With the ability the compute EI, the final step is to optimize to find the best EI. This is done using multistart gradient descent (MGD), in multistart_expected_improvement_optimization(). This method wraps a MGD call and falls back on random search if that fails. See gpp_optimization.hpp for multistart/optimization templates. This method can evaluate and optimize EI at serval points simultaneously; e.g., if we wanted to run 4 simultaneous experiments, we can use EI to select all 4 points at once.
The literature (e.g., Ginsbourger 2008) refers to these problems collectively as q-EI, where q is a positive integer. So 1-EI is the originally dicussed usage, and the previous scenario with multiple simultaneous points/experiments would be called 4-EI.
Additionally, there are use cases where we have existing experiments that are not yet complete but we have an opportunity to start some new trials. For example, maybe we are a drug company currently testing 2 combinations of dosage levels. We got some new funding, and can now afford to test 3 more sets of dosage parameters. Ideally, the decision on the new experiments should depend on the existence of the 2 ongoing tests. We may not have any data from the ongoing experiments yet; e.g., they are [double]-blind trials. If nothing else, we would not want to duplicate any existing experiments! So we want to solve 3-EI using the knowledge of the 2 ongoing experiments.
We call this q,p-EI, so the previous example would be 3,2-EI. The q-EI notation is equivalent to q,0-EI; if we do not explicitly write the value of p, it is 0. So q is the number of new (simultaneous) experiments to select. In code, this would be the size of the output from EI optimization (i.e., best_points_to_sample, of which there are q = num_to_sample points). p is the number of ongoing/incomplete experiments to take into account (i.e., points_being_sampled of which there are p = num_being_sampled points).
Back to optimization: the idea behind gradient descent is simple. The gradient gives us the direction of steepest ascent (negative gradient is steepest descent). So each iteration, we compute the gradient and take a step in that direction. The size of the step is not specified by GD and is left to the specific implementation. Basically if we take steps that are too large, we run the risk of over-shooting the solution and even diverging. If we take steps that are too small, it may take an intractably long time to reach the solution. Thus the magic is in choosing the step size; we do not claim that our implementation is perfect, but it seems to work reasonably. See gpp_optimization.hpp for more details about GD as well as the template definition.
For particularly difficult problems or problems where gradient descent’s parameters are not well-chosen, GD can fail to converge. If this happens, we can fall back on heuristics; e.g., ‘dumb’ search (i.e., evaluate EI at a large number of random points and take the best one). This functionality is accessed through: multistart_expected_improvement_optimization().

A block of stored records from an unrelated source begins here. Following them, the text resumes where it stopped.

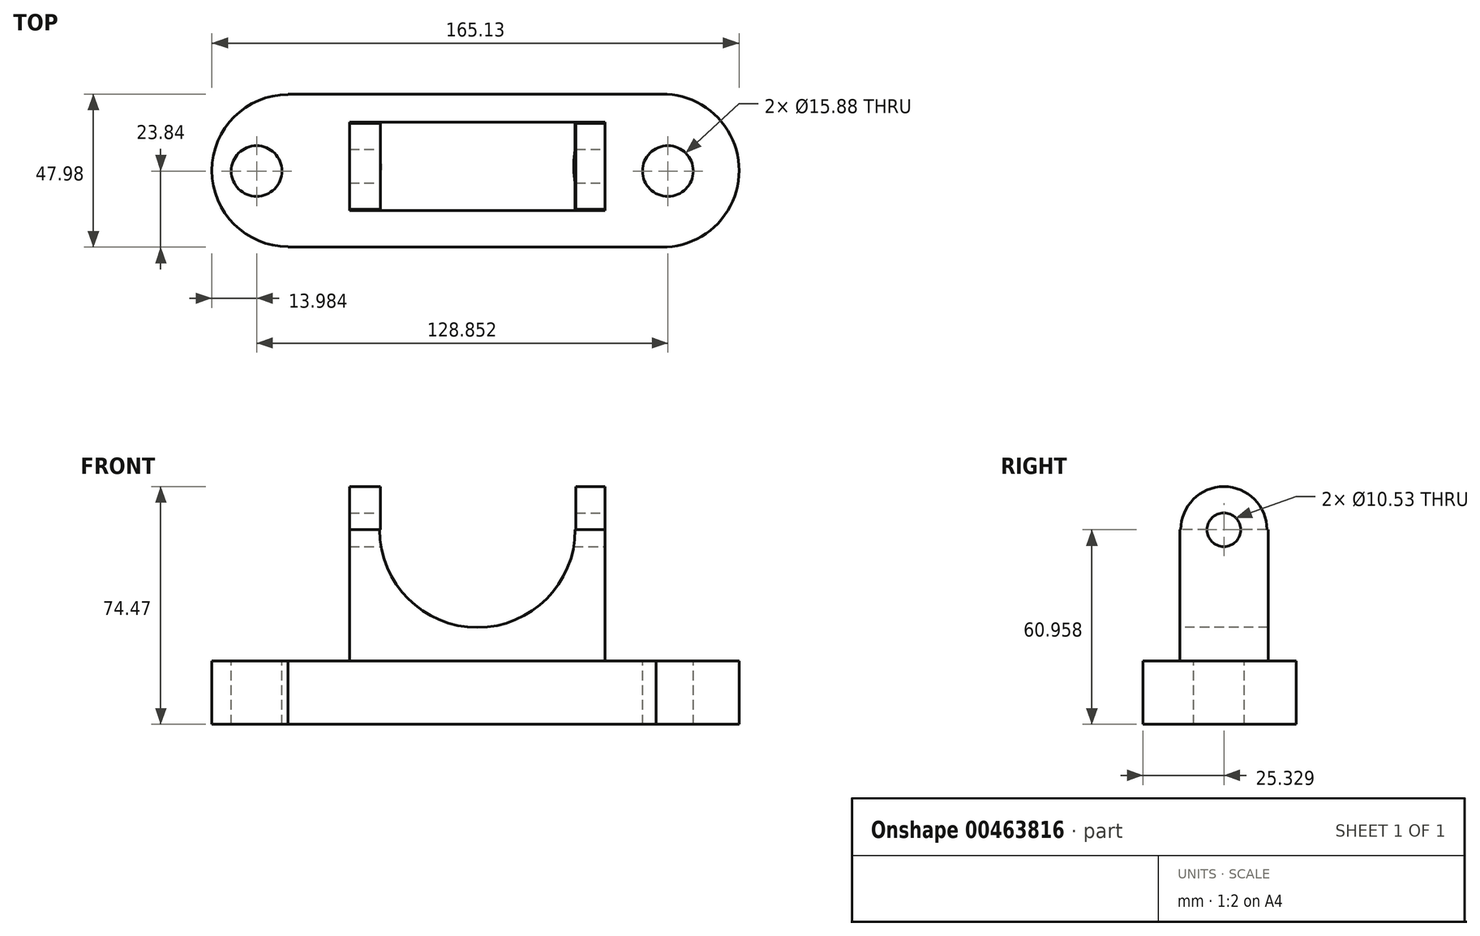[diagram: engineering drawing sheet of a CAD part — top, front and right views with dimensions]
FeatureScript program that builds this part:
annotation { "Feature Type Name" : "Feature", "Feature Type Description" : "" }
export const myFeature = defineFeature(function(context is Context, id is Id, definition is map)
    precondition{}
    {
        {
            var Q0;
            Q0=qCreatedBy(makeId("Top.planeOp"),FACE);
            var sketch = newSketch(context, id + "F0", { "sketchPlane" : qUnion([Q0])});
            skLineSegment(sketch, "E0.bottom", {"start": v(-54.58, 24.06) * mm, "end": v(62.72, 24.06) * mm});
            skLineSegment(sketch, "E0.top", {"start": v(-54.58, -23.76) * mm, "end": v(62.72, -23.76) * mm});
            skLineSegment(sketch, "E0.left", {"start": v(-54.58, 24.06) * mm, "end": v(-54.58, -23.76) * mm});
            skLineSegment(sketch, "E0.right", {"start": v(62.72, 24.06) * mm, "end": v(62.72, -23.76) * mm});
            skCircle(sketch, "E1", {"center": v(-54.58, 0.15) * mm, "radius": 23.83 * mm});
            skCircle(sketch, "E2", {"center": v(62.72, 0.15) * mm, "radius": 24 * mm});
            skSolve(sketch);
        }
        {
            var Q0;
            {var subQ0=sQuery(id+"F0.wireOp",EDGE,"E0.right");Q0=makeQuery(id+"F0.imprint","IMPRINT",FACE,{"disambiguationData":[TD([[makeQuery(id+"F0.imprint","IMPRINT",EDGE,{"derivedFrom":subQ0}),-1.0]])]});}
            var Q1;
            {var subQ0=sQuery(id+"F0.wireOp",EDGE,"E0.left");var subQ5=sQuery(id+"F0.wireOp",EDGE,"E0.bottom");var subQ6=makeQuery(id+"F0.imprint","INTERSECT",VERTEX,{"derivedFrom":[subQ5,subQ0]});Q1=makeQuery(id+"F0.imprint","IMPRINT",FACE,{"disambiguationData":[TD([[makeQuery(id+"F0.imprint","IMPRINT",EDGE,{"disambiguationData":[TD([[subQ6,-1.0]])],"derivedFrom":subQ5}),-1.0]])]});}
            var Q2;
            {var subQ0=sQuery(id+"F0.wireOp",EDGE,"E1");var subQ1=sQuery(id+"F0.wireOp",EDGE,"E0.left");var subQ2=makeQuery(id+"F0.imprint","INTERSECT",VERTEX,{"disambiguationData":[OD(0.0)],"derivedFrom":[subQ1,subQ0]});Q2=makeQuery(id+"F0.imprint","IMPRINT",FACE,{"disambiguationData":[TD([[makeQuery(id+"F0.imprint","IMPRINT",EDGE,{"disambiguationData":[TD([[subQ2,-1.0]])],"derivedFrom":subQ1}),-1.0]])]});}
            var Q3;
            {var subQ0=sQuery(id+"F0.wireOp",EDGE,"E0.right");Q3=makeQuery(id+"F0.imprint","IMPRINT",FACE,{"disambiguationData":[TD([[makeQuery(id+"F0.imprint","IMPRINT",EDGE,{"derivedFrom":subQ0}),1.0]])]});}
            var Q4;
            {var subQ0=sQuery(id+"F0.wireOp",EDGE,"E1");var subQ1=sQuery(id+"F0.wireOp",EDGE,"E0.left");var subQ2=makeQuery(id+"F0.imprint","INTERSECT",VERTEX,{"disambiguationData":[OD(0.0)],"derivedFrom":[subQ1,subQ0]});Q4=makeQuery(id+"F0.imprint","IMPRINT",FACE,{"disambiguationData":[TD([[makeQuery(id+"F0.imprint","IMPRINT",EDGE,{"disambiguationData":[TD([[subQ2,-1.0]])],"derivedFrom":subQ1}),1.0]])]});}
            extrude(context, id + "F1", {"entities" : qUnion([Q0, Q1, Q2, Q3, Q4]), "oppositeDirection" : true, "depth" : 19.8 * mm});
        }
        {
            var Q0;
            Q0=makeQuery(id+"F1.opExtrude","CAP_FACE",FACE,{"disambiguationData":[OSD([sQuery(id+"F0.wireOp",EDGE,"E0.bottom"),sQuery(id+"F0.wireOp",EDGE,"E0.top"),sQuery(id+"F0.wireOp",EDGE,"E0.left"),sQuery(id+"F0.wireOp",EDGE,"E1"),sQuery(id+"F0.wireOp",EDGE,"E2")])],"isStart":true});
            var sketch = newSketch(context, id + "F2", { "sketchPlane" : qUnion([Q0])});
            skCircle(sketch, "E3", {"center": v(-64.43, 0) * mm, "radius": 7.94 * mm});
            skCircle(sketch, "E4.MirrorC", {"center": v(64.43, 0) * mm, "radius": 7.94 * mm});
            skSolve(sketch);
        }
        {
            var Q0;
            Q0=makeQuery(id+"F2.imprint","IMPRINT",FACE,{"disambiguationData":[TD([[makeQuery(id+"F2.imprint","IMPRINT",EDGE,{"derivedFrom":sQuery(id+"F2.wireOp",EDGE,"E3")}),1.0]])]});
            extrude(context, id + "F3", {"entities" : qUnion([Q0]), "operationType" : NewBodyOperationType.REMOVE, "oppositeDirection" : true, "depth" : 53.6 * mm});
        }
        {
            var Q0;
            Q0 = qSketchRegion(id + "F2", true);
            extrude(context, id + "F4", {"entities" : qUnion([Q0]), "operationType" : NewBodyOperationType.REMOVE, "oppositeDirection" : true, "depth" : 72.14 * mm});
        }
        {
            var Q0;
            Q0=makeQuery(id+"F1.opExtrude","CAP_FACE",FACE,{"disambiguationData":[OSD([sQuery(id+"F0.wireOp",EDGE,"E0.bottom"),sQuery(id+"F0.wireOp",EDGE,"E0.top"),sQuery(id+"F0.wireOp",EDGE,"E0.left"),sQuery(id+"F0.wireOp",EDGE,"E1"),sQuery(id+"F0.wireOp",EDGE,"E2")])],"isStart":true});
            var sketch = newSketch(context, id + "F5", { "sketchPlane" : qUnion([Q0])});
            skLineSegment(sketch, "E5.bottom", {"start": v(-35.25, 15.31) * mm, "end": v(44.76, 15.31) * mm});
            skLineSegment(sketch, "E5.top", {"start": v(-35.25, -12.34) * mm, "end": v(44.76, -12.34) * mm});
            skLineSegment(sketch, "E5.left", {"start": v(-35.25, 15.31) * mm, "end": v(-35.25, -12.34) * mm});
            skLineSegment(sketch, "E5.right", {"start": v(44.76, 15.31) * mm, "end": v(44.76, -12.34) * mm});
            skSolve(sketch);
        }
        {
            var Q0;
            Q0=makeQuery(id+"F5.imprint","IMPRINT",FACE,{"disambiguationData":[TD([[makeQuery(id+"F5.imprint","IMPRINT",EDGE,{"derivedFrom":sQuery(id+"F5.wireOp",EDGE,"E5.bottom")}),-1.0]])]});
            extrude(context, id + "F6", {"entities" : qUnion([Q0]), "operationType" : NewBodyOperationType.ADD, "depth" : 41.15 * mm});
        }
        {
            var Q0;
            Q0=makeQuery(id+"F6.opExtrude","SWEPT_FACE",FACE,{"disambiguationData":[OSD([sQuery(id+"F5.wireOp",EDGE,"E5.top")])]});
            var sketch = newSketch(context, id + "F7", { "sketchPlane" : qUnion([Q0])});
            skCircle(sketch, "E6", {"center": v(4.76, 41.15) * mm, "radius": 30.63 * mm});
            skSolve(sketch);
        }
        {
            var Q0;
            {var subQ0=sQuery(id+"F7.wireOp",EDGE,"E6");var subQ1=makeQuery(id+"F6.opExtrude","CAP_EDGE",EDGE,{"disambiguationData":[OSD([sQuery(id+"F5.wireOp",EDGE,"E5.top")])],"isStart":false});var subQ2=makeQuery(id+"F7.imprint","INTERSECT",VERTEX,{"disambiguationData":[OD(0.0)],"derivedFrom":[subQ1,subQ0]});Q0=makeQuery(id+"F7.imprint","IMPRINT",FACE,{"disambiguationData":[TD([[makeQuery(id+"F7.imprint","IMPRINT",EDGE,{"disambiguationData":[TD([[subQ2,1.0]])],"derivedFrom":subQ0}),1.0]])]});}
            var Q1;
            {var subQ0=sQuery(id+"F7.wireOp",EDGE,"E6");var subQ1=makeQuery(id+"F6.opExtrude","CAP_EDGE",EDGE,{"disambiguationData":[OSD([sQuery(id+"F5.wireOp",EDGE,"E5.top")])],"isStart":false});var subQ2=makeQuery(id+"F7.imprint","INTERSECT",VERTEX,{"disambiguationData":[OD(0.0)],"derivedFrom":[subQ1,subQ0]});Q1=makeQuery(id+"F7.imprint","IMPRINT",FACE,{"disambiguationData":[TD([[makeQuery(id+"F7.imprint","IMPRINT",EDGE,{"disambiguationData":[TD([[subQ2,-1.0]])],"derivedFrom":subQ0}),1.0]])]});}
            extrude(context, id + "F8", {"entities" : qUnion([Q0, Q1]), "operationType" : NewBodyOperationType.REMOVE, "oppositeDirection" : true, "depth" : 64.52 * mm});
        }
        {
            var Q0;
            Q0=makeQuery(id+"F6.opExtrude","SWEPT_FACE",FACE,{"disambiguationData":[OSD([sQuery(id+"F5.wireOp",EDGE,"E5.left")])]});
            var sketch = newSketch(context, id + "F9", { "sketchPlane" : qUnion([Q0])});
            skCircle(sketch, "E7", {"center": v(-1.49, 41.15) * mm, "radius": 13.46 * mm});
            skSolve(sketch);
        }
        {
            var Q0;
            {var subQ0=sQuery(id+"F9.wireOp",EDGE,"E7");var subQ1=makeQuery(id+"F6.opExtrude","CAP_EDGE",EDGE,{"disambiguationData":[OSD([sQuery(id+"F5.wireOp",EDGE,"E5.left")])],"isStart":false});var subQ2=makeQuery(id+"F9.imprint","INTERSECT",VERTEX,{"disambiguationData":[OD(0.0)],"derivedFrom":[subQ1,subQ0]});Q0=makeQuery(id+"F9.imprint","IMPRINT",FACE,{"disambiguationData":[TD([[makeQuery(id+"F9.imprint","IMPRINT",EDGE,{"disambiguationData":[TD([[subQ2,1.0]])],"derivedFrom":subQ0}),1.0]])]});}
            extrude(context, id + "F10", {"entities" : qUnion([Q0]), "operationType" : NewBodyOperationType.ADD, "oppositeDirection" : true, "depth" : 9.65 * mm});
        }
        {
            var Q0;
            Q0=makeQuery(id+"F6.opExtrude","SWEPT_FACE",FACE,{"disambiguationData":[OSD([sQuery(id+"F5.wireOp",EDGE,"E5.right")])]});
            var sketch = newSketch(context, id + "F11", { "sketchPlane" : qUnion([Q0])});
            skCircle(sketch, "E8", {"center": v(1.49, 41.15) * mm, "radius": 13.5 * mm});
            skSolve(sketch);
        }
        {
            var Q0;
            {var subQ0=sQuery(id+"F11.wireOp",EDGE,"E8");var subQ1=makeQuery(id+"F6.opExtrude","CAP_EDGE",EDGE,{"disambiguationData":[OSD([sQuery(id+"F5.wireOp",EDGE,"E5.right")])],"isStart":false});var subQ2=makeQuery(id+"F11.imprint","INTERSECT",VERTEX,{"disambiguationData":[OD(0.0)],"derivedFrom":[subQ1,subQ0]});Q0=makeQuery(id+"F11.imprint","IMPRINT",FACE,{"disambiguationData":[TD([[makeQuery(id+"F11.imprint","IMPRINT",EDGE,{"disambiguationData":[TD([[subQ2,-1.0]])],"derivedFrom":subQ0}),1.0]])]});}
            extrude(context, id + "F12", {"entities" : qUnion([Q0]), "operationType" : NewBodyOperationType.ADD, "oppositeDirection" : true, "depth" : 9.14 * mm});
        }
        {
            var Q0;
            {var subQ0=sQuery(id+"F5.wireOp",EDGE,"E5.right");Q0=makeQuery(id+"F12.boolean.opBoolean","MERGE",FACE,{"derivedFrom":[makeQuery(id+"F6.opExtrude","SWEPT_FACE",FACE,{"disambiguationData":[OSD([subQ0])]}),makeQuery(id+"F12.opExtrude","CAP_FACE",FACE,{"disambiguationData":[OSD([subQ0,sQuery(id+"F11.wireOp",EDGE,"E8")])],"isStart":true})]});}
            var sketch = newSketch(context, id + "F13", { "sketchPlane" : qUnion([Q0])});
            skCircle(sketch, "E9", {"center": v(1.49, 41.15) * mm, "radius": 5.26 * mm});
            skSolve(sketch);
        }
        {
            var Q0;
            Q0=makeQuery(id+"F13.imprint","IMPRINT",FACE,{"disambiguationData":[TD([[makeQuery(id+"F13.imprint","IMPRINT",EDGE,{"derivedFrom":sQuery(id+"F13.wireOp",EDGE,"E9")}),1.0]])]});
            extrude(context, id + "F14", {"entities" : qUnion([Q0]), "operationType" : NewBodyOperationType.REMOVE, "oppositeDirection" : true, "depth" : 114.05 * mm});
        }
    });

- And domain-specific notation, following Rasmussen, Williams:
- X = points_sampled; this is the training data (size dim X num_sampled), also called the design matrix
- Xs = points_to_sample; this is the test data (size dim X num_to_sample``)
- y, f, f(x) = points_sampled_value, the experimental results from sampling training points
- K, K_{ij}, K(X,X) = covariance(X_i, X_j), covariance matrix between training inputs (num_sampled x num_sampled)
- Ks, Ks_{ij}, K(X,Xs) = covariance(X_i, Xs_j), covariance matrix between training and test inputs (num_sampled x num_to_sample)
- Kss, Kss_{ij}, K(Xs,Xs) = covariance(Xs_i, Xs_j), covariance matrix between test inputs (num_to_sample x num_to_sample)
- \theta: (vector) of hyperparameters for a covariance function
Note
Due to confusion with multiplication (K_* looks awkward in code comments), Rasmussen & Williams’ ms K_*me notation has been repalced with Ks and ms K_{**}me is Kss.
Connecting to the q,p-EI notation, both the points represented by “q” and “p” are represented by Xs. Within the GP, there is no distinction between points being sampled by ongoing experiments and new points to sample.